Where was I and what's the point of this post? 

Well, time for a bouquet: I do like classic, classical film scores and I really like Radio 3's Sound of Cinema, hosted by famous feminist Naomi Wolf's arch-nemesis Matthew Sweet

This week's episode focused on Spaghetti Westerns. And it wasn't all Ennio Morricone and Lee Van Cleef. It also looked at the lesser lights who slung their guns and smoked their smouldering cheroots in Ennio's mountain-like shadow.

And it was all fascinating stuff, though no one got anywhere near approaching Maestro Morricone in terms of being The Maestro of 'this kind of thing'.

But what anecdotes Matthew told us along the way!

For example:
'Spaghetti Western' is the name we give to films set in the Wild West but shot in Europe. 
But this is something that British film-makers had been doing years before A Fistful of Dollars. 
The Singer Not The Song was shot in Spain by The Rank Organisation in 1960 and, instead of Clint Eastwood or Charles Bronson, it has Dirk Bogarde as a bandit called Anacleto - which was also the name of a Pizza Express dessert, now sadly discontinued. 
Its director, Roy Ward Baker, always described it as "that dreadful film that put paid to my career", but I think he underestimated it.  
What Roy did, quite in spite of himself, was to make a picture that John Waters would have been proud to put his name on - a gay Western starring Bogarde as a Mexican bandit and John Mills as the Irish priest for whom he develops a strange attraction. 
Dirk took the role because he thought he was going to be smouldering opposite Peter Finch or Richard Burton and because he'd get to wear a pair of incredibly tight leather pants. When he found that Mills had been cast he was so angry that he vowed to make life hell for everyone concerned. Which he did. But, as Samantha Fox once sang, the pants stayed on.
And:
This wasn't, however, the first British Western shot on the European mainland. In 1958 the Hollywood veteran Raoul Walsh signed with Rank to direct The Sheriff of Fractured Jaw - an action comedy starring Kenneth More as a British gunsmith who finds himself the arbiter of law and order in a one-horse Western town. Jayne Mansfield was his co-star who, whilst she was in England, also found time to cut the ribbon on a crucial section of the Chiswick flyover. Her character sings in the picture but Mansfield doesn't. The voice emanating from her high escarpments is that of Connie Francis.
I like yarns like that.

Meanwhile, the 'classic score of the week' this week was from Ennio Morricone. And I'm going to feature its climax in context - the final duel from Once Upon a Time in the West:

Now, please, if you've never seen it and still want to see it, close your eyes. This is the glorious climatic scene of the film, that reveals everything and brings the bad guy in black (Henry Fonda) to realise, as he death-rattles his last (with a harmonica stuffed in his gob), just who exactly the good guy in white (Charles Bronson) actually is.

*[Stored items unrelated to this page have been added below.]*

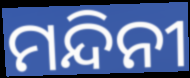
ମନ୍ଦିନୀ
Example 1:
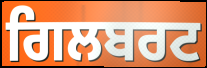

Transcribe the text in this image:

ਗਿਲਬਰਟ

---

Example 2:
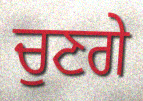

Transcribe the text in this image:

ਚੁਣਗੇ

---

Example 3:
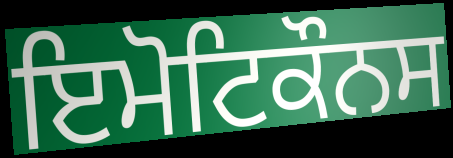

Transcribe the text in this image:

ਇਮੋਟਿਕੌਨਸ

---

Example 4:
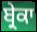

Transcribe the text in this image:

ਬ੍ਰੇਕਾ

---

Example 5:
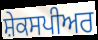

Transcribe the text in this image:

ਸ਼ੇਕਸਪੀਅਰ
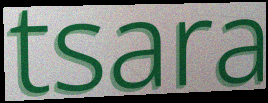
tsara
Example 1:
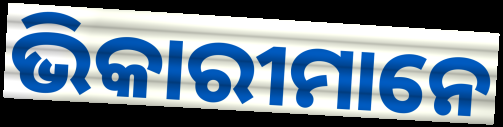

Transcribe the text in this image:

ଭିକାରୀମାନେ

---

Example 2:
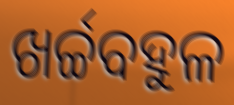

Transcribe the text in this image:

ଖର୍ଚ୍ଚବହୁଳ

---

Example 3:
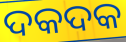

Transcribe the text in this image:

ଦକଦକ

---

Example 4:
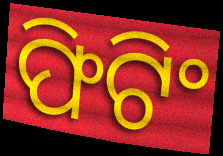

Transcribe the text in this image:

ଫିଟିଂ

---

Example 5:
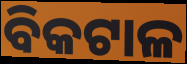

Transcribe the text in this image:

ବିକଟାଳ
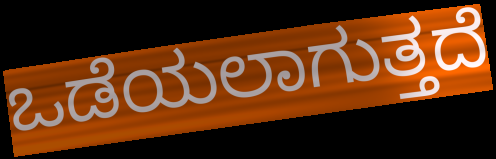
ಒಡೆಯಲಾಗುತ್ತದೆ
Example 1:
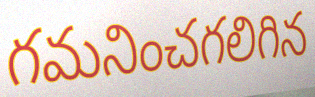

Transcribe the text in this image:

గమనించగలిగిన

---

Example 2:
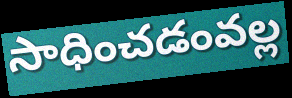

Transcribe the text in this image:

సాధించడంవల్ల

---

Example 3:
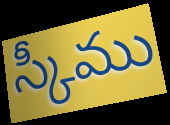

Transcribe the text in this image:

స్కీము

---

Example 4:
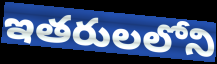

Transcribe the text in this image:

ఇతరులలోని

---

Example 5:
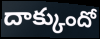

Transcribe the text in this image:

దాక్కుందో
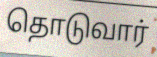
தொடுவார்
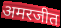
अमरजीत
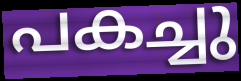
പകച്ചു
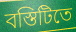
বস্তিটিতে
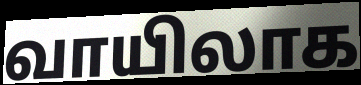
வாயிலாக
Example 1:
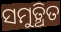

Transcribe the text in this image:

ସମୁତ୍ଥିତ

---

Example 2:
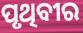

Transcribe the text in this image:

ପୃଥିବୀର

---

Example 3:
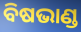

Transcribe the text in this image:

ବିଷଭାଣ୍ଡ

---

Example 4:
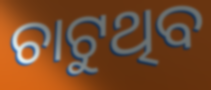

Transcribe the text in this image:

ଚାଟୁଥିବ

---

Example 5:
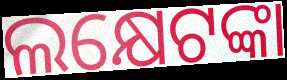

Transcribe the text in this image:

ଲକ୍ଷେଟଙ୍କା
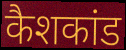
कैशकांड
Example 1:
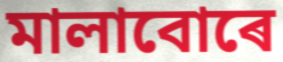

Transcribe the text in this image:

মালাবোৰে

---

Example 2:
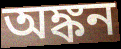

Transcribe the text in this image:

অঙ্কন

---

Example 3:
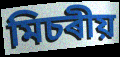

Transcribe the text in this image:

মিচৰীয়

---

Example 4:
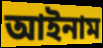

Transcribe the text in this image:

আইনাম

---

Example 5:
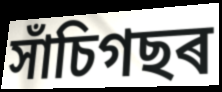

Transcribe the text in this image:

সাঁচিগছৰ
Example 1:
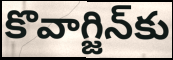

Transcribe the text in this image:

కొవాగ్జిన్‌కు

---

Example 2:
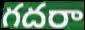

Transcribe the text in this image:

గదరా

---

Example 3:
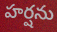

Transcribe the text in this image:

హర్షను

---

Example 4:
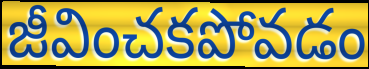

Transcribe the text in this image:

జీవించకపోవడం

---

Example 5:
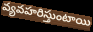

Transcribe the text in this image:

వ్యవహరిస్తుంటాయి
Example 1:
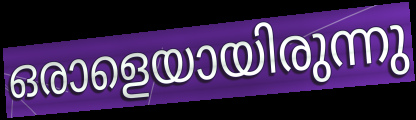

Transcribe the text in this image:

ഒരാളെയായിരുന്നു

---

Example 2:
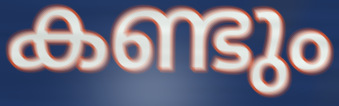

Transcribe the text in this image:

കണ്ടും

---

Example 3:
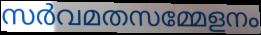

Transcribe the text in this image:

സർവമതസമ്മേളനം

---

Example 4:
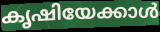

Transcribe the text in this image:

കൃഷിയേക്കാൾ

So if you don't want to see it, as you've not yet seen it, just listen instead.

But the music and the direction and the acting work together in ways that made cinema history. The actors were responding to Ennio's music, played live while they acted out their quasi-operatic scene of life and death and revenge, measuring their motions to the intense but leisurely measures of his music.

What beats this, all you cinema fans?